The move comes amid heightened scrutiny that colleges are facing over the admissions process and the diversity of their student bodies.
“There are a number of amazing students who may have scored less (on the SAT) but have accomplished more,” David Coleman, chief executive officer of the College Board, told the Journal. “We can’t sit on our hands and ignore the disparities of wealth reflected in the SAT.”
The number will be calculated using 15 factors, the Journal reported, including the crime rate and poverty levels of a student’s high school and neighborhood. Colleges will be able to see the number when considering applicants, but students themselves won’t be told their scores.
According to the Journal, 50 colleges used the adversity score in a beta test last year, and the College Board plans to expand the program to 150 institutions this fall.
CNN is reaching out to the College Board for confirmation of The Wall Street Journal’s report.
According to the Journal, the score does not account for a student’s race. Students are rated on a scale of 1 to 100 based on publicly available data from records such as the US census, Coleman told the paper.

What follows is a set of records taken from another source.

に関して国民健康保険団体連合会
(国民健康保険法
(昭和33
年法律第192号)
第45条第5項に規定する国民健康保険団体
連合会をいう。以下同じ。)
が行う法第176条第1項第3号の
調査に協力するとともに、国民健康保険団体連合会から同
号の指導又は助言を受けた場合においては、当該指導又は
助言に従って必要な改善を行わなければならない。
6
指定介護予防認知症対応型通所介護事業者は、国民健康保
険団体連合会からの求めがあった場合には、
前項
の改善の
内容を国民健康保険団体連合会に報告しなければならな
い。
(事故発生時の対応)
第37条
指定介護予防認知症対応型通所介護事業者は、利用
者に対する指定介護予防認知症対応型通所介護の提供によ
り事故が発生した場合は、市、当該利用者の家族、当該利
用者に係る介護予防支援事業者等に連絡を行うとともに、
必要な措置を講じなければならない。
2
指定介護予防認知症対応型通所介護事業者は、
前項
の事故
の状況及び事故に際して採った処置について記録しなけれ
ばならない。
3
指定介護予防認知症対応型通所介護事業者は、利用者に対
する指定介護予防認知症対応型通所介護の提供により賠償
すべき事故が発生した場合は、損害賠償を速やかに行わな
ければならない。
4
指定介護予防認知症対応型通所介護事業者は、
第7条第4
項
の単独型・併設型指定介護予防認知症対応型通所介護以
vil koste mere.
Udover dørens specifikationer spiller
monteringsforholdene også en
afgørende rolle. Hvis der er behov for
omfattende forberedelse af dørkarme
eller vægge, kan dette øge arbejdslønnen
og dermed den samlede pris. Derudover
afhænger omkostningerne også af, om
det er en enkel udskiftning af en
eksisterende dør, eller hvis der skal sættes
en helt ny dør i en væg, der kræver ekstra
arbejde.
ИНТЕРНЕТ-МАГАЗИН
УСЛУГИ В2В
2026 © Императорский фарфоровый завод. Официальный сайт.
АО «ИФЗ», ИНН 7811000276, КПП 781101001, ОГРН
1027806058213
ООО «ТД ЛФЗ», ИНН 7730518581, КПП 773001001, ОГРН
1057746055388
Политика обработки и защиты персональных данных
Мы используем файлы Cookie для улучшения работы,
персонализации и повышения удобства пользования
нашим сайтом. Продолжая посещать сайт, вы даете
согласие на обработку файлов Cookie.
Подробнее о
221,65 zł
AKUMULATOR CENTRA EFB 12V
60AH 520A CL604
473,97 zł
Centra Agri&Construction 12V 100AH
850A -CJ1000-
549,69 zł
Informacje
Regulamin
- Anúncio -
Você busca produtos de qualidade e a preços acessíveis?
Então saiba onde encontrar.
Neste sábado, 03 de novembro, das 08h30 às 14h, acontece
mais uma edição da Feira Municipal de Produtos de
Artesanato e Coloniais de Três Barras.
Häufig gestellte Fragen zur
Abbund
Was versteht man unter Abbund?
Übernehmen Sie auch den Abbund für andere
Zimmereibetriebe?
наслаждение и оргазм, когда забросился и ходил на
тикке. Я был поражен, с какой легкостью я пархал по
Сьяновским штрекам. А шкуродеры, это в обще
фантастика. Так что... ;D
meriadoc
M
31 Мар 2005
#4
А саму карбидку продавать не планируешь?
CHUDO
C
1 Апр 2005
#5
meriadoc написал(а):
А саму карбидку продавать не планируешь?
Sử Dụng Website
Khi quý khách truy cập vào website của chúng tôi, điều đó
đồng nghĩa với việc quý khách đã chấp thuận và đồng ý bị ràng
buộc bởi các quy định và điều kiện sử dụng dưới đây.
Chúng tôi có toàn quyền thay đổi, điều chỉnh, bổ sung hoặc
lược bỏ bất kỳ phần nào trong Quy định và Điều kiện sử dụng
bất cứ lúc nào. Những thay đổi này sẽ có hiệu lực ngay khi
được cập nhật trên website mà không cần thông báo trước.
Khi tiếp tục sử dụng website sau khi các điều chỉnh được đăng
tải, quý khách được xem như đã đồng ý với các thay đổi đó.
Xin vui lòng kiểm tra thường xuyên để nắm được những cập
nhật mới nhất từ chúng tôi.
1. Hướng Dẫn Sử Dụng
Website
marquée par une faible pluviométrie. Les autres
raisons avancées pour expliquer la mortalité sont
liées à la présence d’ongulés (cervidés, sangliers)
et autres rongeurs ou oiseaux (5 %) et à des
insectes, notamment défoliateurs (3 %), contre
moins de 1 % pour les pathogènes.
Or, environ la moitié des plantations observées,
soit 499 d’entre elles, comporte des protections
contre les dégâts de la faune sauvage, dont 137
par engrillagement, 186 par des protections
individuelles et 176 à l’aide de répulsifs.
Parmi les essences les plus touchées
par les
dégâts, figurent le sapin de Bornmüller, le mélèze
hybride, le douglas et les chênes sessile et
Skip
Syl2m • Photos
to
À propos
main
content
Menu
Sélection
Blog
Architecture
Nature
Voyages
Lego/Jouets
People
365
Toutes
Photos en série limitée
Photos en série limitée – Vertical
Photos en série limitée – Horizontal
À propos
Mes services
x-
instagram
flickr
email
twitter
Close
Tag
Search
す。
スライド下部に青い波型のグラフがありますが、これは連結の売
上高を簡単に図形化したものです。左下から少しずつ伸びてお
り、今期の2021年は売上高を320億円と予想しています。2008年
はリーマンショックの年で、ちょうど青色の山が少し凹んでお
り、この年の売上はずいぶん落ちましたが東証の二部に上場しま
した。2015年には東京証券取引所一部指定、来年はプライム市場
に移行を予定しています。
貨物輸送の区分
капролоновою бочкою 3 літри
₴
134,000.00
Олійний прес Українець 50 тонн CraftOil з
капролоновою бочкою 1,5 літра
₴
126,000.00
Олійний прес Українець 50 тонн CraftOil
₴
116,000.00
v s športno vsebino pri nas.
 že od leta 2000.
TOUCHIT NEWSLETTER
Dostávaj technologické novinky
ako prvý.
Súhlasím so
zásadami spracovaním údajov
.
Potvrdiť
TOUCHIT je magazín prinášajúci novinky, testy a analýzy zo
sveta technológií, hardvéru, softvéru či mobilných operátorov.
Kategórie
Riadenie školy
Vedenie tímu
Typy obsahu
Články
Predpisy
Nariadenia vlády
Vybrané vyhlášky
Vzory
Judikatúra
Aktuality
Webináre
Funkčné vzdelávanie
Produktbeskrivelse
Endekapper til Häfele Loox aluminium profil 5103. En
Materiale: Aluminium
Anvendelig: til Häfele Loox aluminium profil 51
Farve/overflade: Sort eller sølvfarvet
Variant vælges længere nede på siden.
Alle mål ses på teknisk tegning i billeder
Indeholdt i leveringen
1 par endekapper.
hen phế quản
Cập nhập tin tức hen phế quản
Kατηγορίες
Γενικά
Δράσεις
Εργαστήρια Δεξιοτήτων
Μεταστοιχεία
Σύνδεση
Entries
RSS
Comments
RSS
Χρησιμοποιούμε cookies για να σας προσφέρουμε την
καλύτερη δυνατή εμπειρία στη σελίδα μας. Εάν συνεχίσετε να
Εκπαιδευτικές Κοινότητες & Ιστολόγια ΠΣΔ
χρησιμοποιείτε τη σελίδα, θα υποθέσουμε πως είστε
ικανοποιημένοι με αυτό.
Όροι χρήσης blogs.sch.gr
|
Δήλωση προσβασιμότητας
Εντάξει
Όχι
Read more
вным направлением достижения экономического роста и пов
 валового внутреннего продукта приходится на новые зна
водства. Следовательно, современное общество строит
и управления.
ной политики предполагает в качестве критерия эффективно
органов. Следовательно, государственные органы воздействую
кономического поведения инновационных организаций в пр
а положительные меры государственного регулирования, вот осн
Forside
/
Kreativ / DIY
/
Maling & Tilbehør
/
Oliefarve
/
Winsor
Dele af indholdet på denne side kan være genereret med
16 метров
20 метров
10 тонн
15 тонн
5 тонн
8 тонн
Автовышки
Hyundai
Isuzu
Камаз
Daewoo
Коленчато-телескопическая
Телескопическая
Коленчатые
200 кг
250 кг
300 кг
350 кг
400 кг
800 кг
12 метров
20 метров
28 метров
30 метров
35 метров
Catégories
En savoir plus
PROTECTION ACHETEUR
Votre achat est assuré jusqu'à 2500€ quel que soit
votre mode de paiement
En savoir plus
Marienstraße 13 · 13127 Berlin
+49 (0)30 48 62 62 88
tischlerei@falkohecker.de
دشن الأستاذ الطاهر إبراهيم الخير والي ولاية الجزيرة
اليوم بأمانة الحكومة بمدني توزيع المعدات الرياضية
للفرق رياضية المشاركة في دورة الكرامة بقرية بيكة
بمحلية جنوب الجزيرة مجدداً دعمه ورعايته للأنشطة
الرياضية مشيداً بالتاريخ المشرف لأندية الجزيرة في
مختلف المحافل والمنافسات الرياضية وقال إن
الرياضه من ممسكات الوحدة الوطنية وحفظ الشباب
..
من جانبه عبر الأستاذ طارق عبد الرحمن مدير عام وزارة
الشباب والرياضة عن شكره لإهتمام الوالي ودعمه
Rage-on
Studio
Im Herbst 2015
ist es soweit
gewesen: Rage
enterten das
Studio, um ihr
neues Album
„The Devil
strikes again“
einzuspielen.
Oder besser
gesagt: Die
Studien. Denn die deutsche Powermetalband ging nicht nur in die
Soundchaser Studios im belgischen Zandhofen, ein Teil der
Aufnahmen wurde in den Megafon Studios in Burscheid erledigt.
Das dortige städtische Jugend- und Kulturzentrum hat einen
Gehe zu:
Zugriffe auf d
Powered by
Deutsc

A score of 50 would be considered average, the Journal reported, while a number above 50 indicates hardship, and a number below 50 privilege.
Some parents were found to have paid bribes to have the SAT taken by others for their children. Not all the students were aware of the cheating arranged by their parents, according to the criminal affidavit in the case. No students currently face charges in the scandal.
Harvard has denied there is any evidence of stereotyping. A judge has yet to make a ruling in the case.
The College Board has been concerned about income inequality influencing SAT results for a long time. White students scored higher on average than black students and Hispanic students in 2018, while Asian students scored higher on average than white students. And students whose parents are wealthy and college-educated typically did better than their peers.
Yale University was one of the schools that tried using the adversity scores as it worked to increase socioeconomic diversity on its campus.
Jeremiah Quinlan, the school’s dean of undergraduate admissions, told the Journal that Yale has nearly doubled the number of low-income students and those who are first in their families to attend college to about 20% of new students.
“This (adversity score) is literally affecting every application we look at,” Quinlan told the Journal. “It has been a part of the success story to help diversify our freshman class.”